DATASET
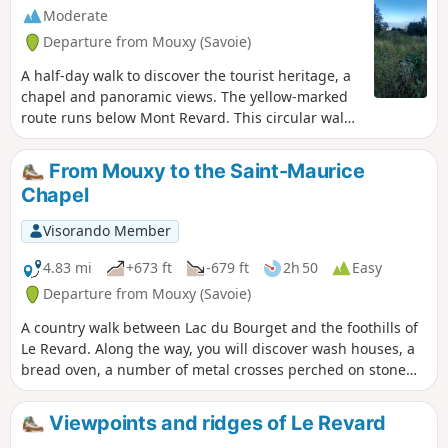
Pertuiset trail.Route modified on
Moderate
3/07/2023 between (6) and (9) to avoid
Departure from Mouxy (Savoie)
private land, then on 20/10/2025
between (4) and (5) to take into account
A half-day walk to discover the tourist heritage, a
changes in the equipment.
chapel and panoramic views. The yellow-marked
route runs below Mont Revard. This circular walk
can be practiced in either direction.
From Mouxy to the Saint-Maurice
Chapel
Visorando Member
4.83 mi
+673 ft
-679 ft
2h 50
Easy
Departure from Mouxy (Savoie)
A country walk between Lac du Bourget and the foothills of
Le Revard. Along the way, you will discover wash houses, a
bread oven, a number of metal crosses perched on stone
blocks, the slightly secluded Saint-Maurice Chapel, the old
village of Clarafond, etc. And, weather permitting, more
Viewpoints and ridges of Le Revard
distant panoramic views. There are no specific markings,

WHAT THIS TASK INVOLVES
Gather every row above that contains the word "views", and copy each one in full.

EXERCISE RESULT
chapel and panoramic views. The yellow-marked
distant panoramic views. There are no specific markings,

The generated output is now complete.